8. Define (and tweak) text styles
Most of us tend not to bother with styles - collections of characteristics such as font, size, line spacing, and so on that govern, say, how a paragraph of text looks - but it's something worth getting your head around. Not only do styles make your documents look more consistent, but they make it easier to change your mind later on.
Let's say you define the subheading style as bold, 14pt tall, and colored red. With that style applied to all your subheadings, if later you decide that italic, 16pt, and blue text would look better, you just need to update the style once and all your subheadings will change without you having to go through your document and laboriously update each of them one by one.
Your Pages documents will have a range of styles already, and it's easy to tweak them to suit you. Type a headline, select it, then apply the Title style from the Format sidebar. Now change all the formatting options you want.
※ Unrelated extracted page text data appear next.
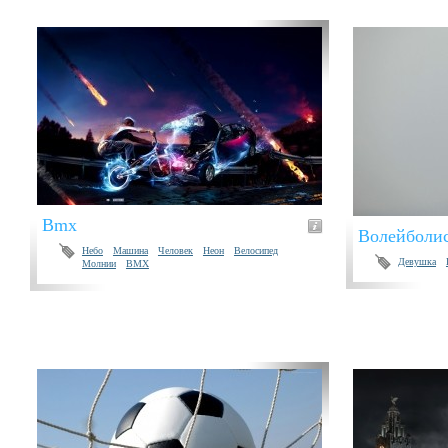
Bmx
Волейболис
Небо
Машина
Человек
Неон
Велосипед
Девушка
Молнии
BMX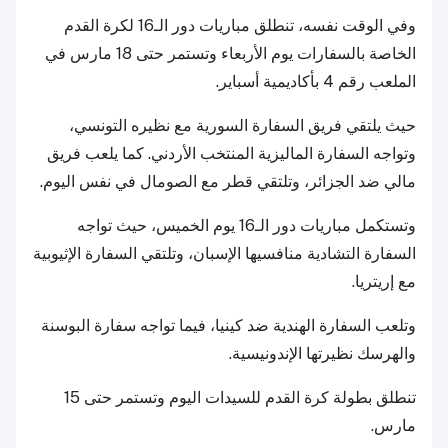
وفي الوقت نفسه، تنطلق مباريات دور الـ16 لكرة القدم
الخاصة بالسفارات يوم الأربعاء وتستمر حتى 18 مارس في
الملعب رقم 4 بأكاديمية أسباير.
حيث يلتقي فريق السفارة السورية مع نظيره التونسي،
وتواجه السفارة الماليزية المنتخب الأردني. كما يلعب فريق
مالي ضد الجزائر، وتلتقي قطر مع الصومال في نفس اليوم.
وتستكمل مباريات دور الـ16 يوم الخميس، حيث تواجه
السفارة التشادية منافسيها الإسبان، وتلتقي السفارة الإثيوبية
مع إريتريا.
وتلعب السفارة الهندية ضد كينيا، فيما تواجه سفارة البوسنة
والهرسك نظيرتها الإندونيسية.
تنطلق بطولة كرة القدم للسيدات اليوم وتستمر حتى 15
مارس.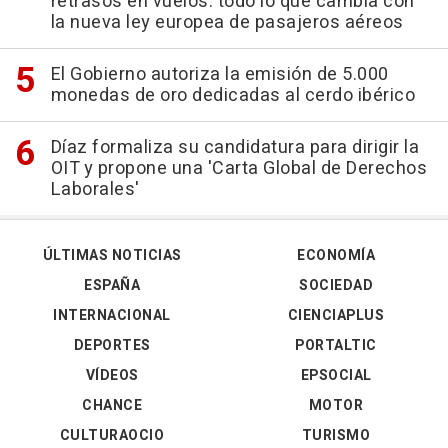
retrasos en vuelos: todo lo que cambia con
la nueva ley europea de pasajeros aéreos
El Gobierno autoriza la emisión de 5.000
monedas de oro dedicadas al cerdo ibérico
Díaz formaliza su candidatura para dirigir la
OIT y propone una 'Carta Global de Derechos
Laborales'
ÚLTIMAS NOTICIAS
ECONOMÍA
ESPAÑA
SOCIEDAD
INTERNACIONAL
CIENCIAPLUS
DEPORTES
PORTALTIC
VÍDEOS
EPSOCIAL
CHANCE
MOTOR
CULTURAOCIO
TURISMO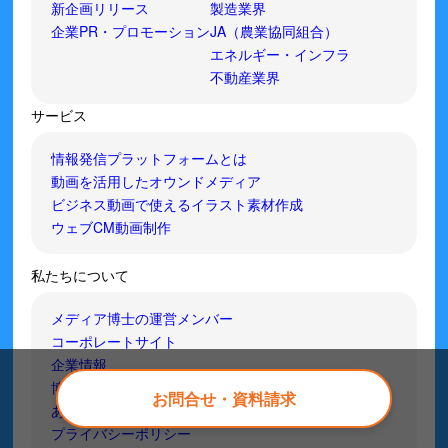
新企画リリース
製造業界
企業PR・プロモーション
JA（農業協同組合）
エネルギー・インフラ
不動産業界
サービス
情報発信プラットフォームとは
動画を活用したオウンドメディア
ビジネス動画で使えるイラスト素材作成
ウェブCM動画制作
私たちについて
メディア博士の運営メンバー
コーポレートサイト
企業情報
博士.comチャンネル！
お問合せ・資料請求
あな場チャンネル
プライバシーポリシー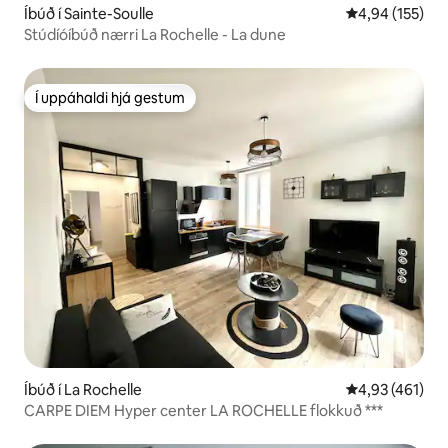
Íbúð í Sainte-Soulle
4,94 af 5 í me
4,94 (155)
Stúdíóíbúð nærri La Rochelle - La dune
Í uppáhaldi hjá gestum
Í uppáhaldi hjá gestum
Íbúð í La Rochelle
4,93 af 5 í me
4,93 (461)
CARPE DIEM Hyper center LA ROCHELLE flokkuð ***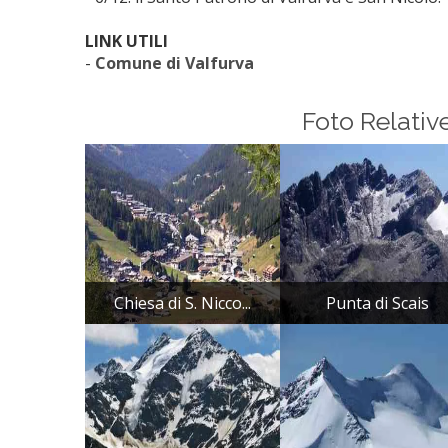
LINK UTILI
-
Comune di Valfurva
Foto Relativ
Chiesa di S. Nicco...
Punta di Scais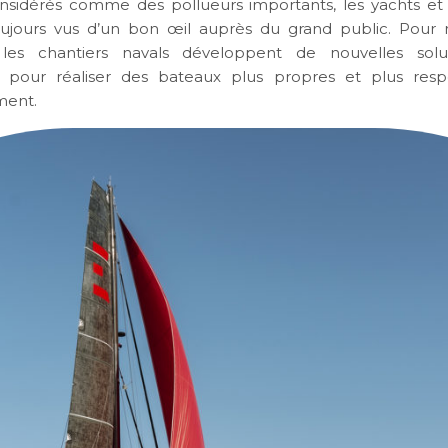
nsidérés comme des pollueurs importants, les yachts et
oujours vus d’un bon œil auprès du grand public. Pour 
les chantiers navals développent de nouvelles solu
ue- pour réaliser des bateaux plus propres et plus res
ment.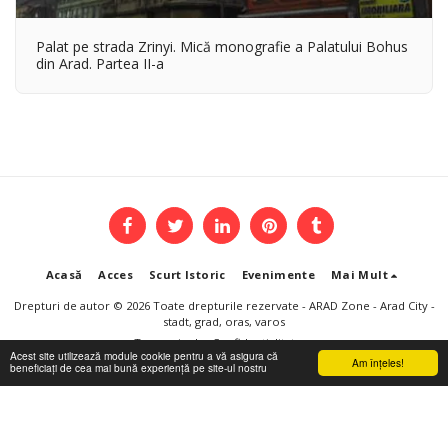
Palat pe strada Zrinyi. Mică monografie a Palatului Bohus
din Arad. Partea II-a
Acasă
Acces
Scurt Istoric
Evenimente
Mai Mult
Drepturi de autor © 2026 Toate drepturile rezervate -
ARAD Zone - Arad City -
stadt, grad, oras, varos
Termeni
|
Confidențialitate
Acest site utilizează module cookie pentru a vă asigura că
Am înţeles!
beneficiați de cea mai bună experiență pe site-ul nostru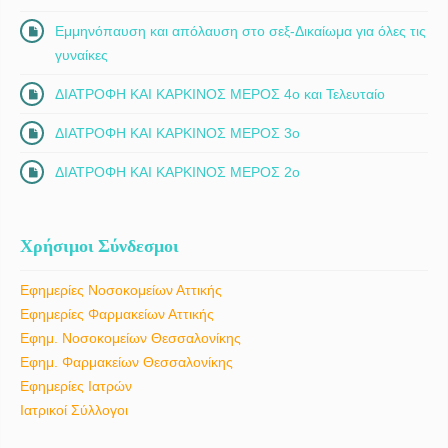
Εμμηνόπαυση και απόλαυση στο σεξ-Δικαίωμα για όλες τις
γυναίκες
ΔΙΑΤΡΟΦΗ ΚΑΙ ΚΑΡΚΙΝΟΣ ΜΕΡΟΣ 4ο και Τελευταίο
ΔΙΑΤΡΟΦΗ ΚΑΙ ΚΑΡΚΙΝΟΣ ΜΕΡΟΣ 3ο
ΔΙΑΤΡΟΦΗ ΚΑΙ ΚΑΡΚΙΝΟΣ ΜΕΡΟΣ 2ο
Χρήσιμοι Σύνδεσμοι
Εφημερίες Νοσοκομείων Αττικής
Εφημερίες Φαρμακείων Αττικής
Εφημ. Νοσοκομείων Θεσσαλονίκης
Εφημ. Φαρμακείων Θεσσαλονίκης
Εφημερίες Ιατρών
Ιατρικοί Σύλλογοι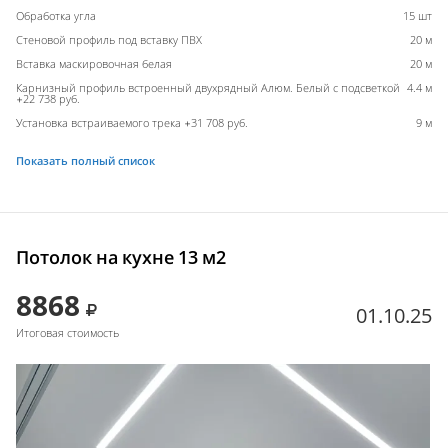
Обработка угла
15 шт
Стеновой профиль под вставку ПВХ
20 м
Вставка маскировочная белая
20 м
Карнизный профиль встроенный двухрядный Алюм. Белый с подсветкой
4.4 м
+22 738 руб.
Установка встраиваемого трека +31 708 руб.
9 м
Показать полный список
Потолок на кухне 13 м2
8868
01.10.25
Итоговая стоимость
As soon as you make any change, you'll see "Title" change to "Title*" in the list, indicating that the current text is based on the Title style but doesn't use it exactly. You'll also see an Update button. When you're done, click this, and the style is then redefined, and the appearance of any text with that style applied to it is updated to reflect your choices.
You can also add completely new styles. Format some text as you wish, then click the downward-facing disclosure triangle next to the style name, click the + symbol in the top right corner of the pop-up that appears, and give your new style a suitable name.
9. Cascading styles
If you always switch to your Body style after using a style you've created called Pullquote, for example, you can have Pages switch automatically for you.
While on a piece of text formatted with Pullquote, click More in the Format sidebar, and ensure Body is selected for the Following Paragraph Style option.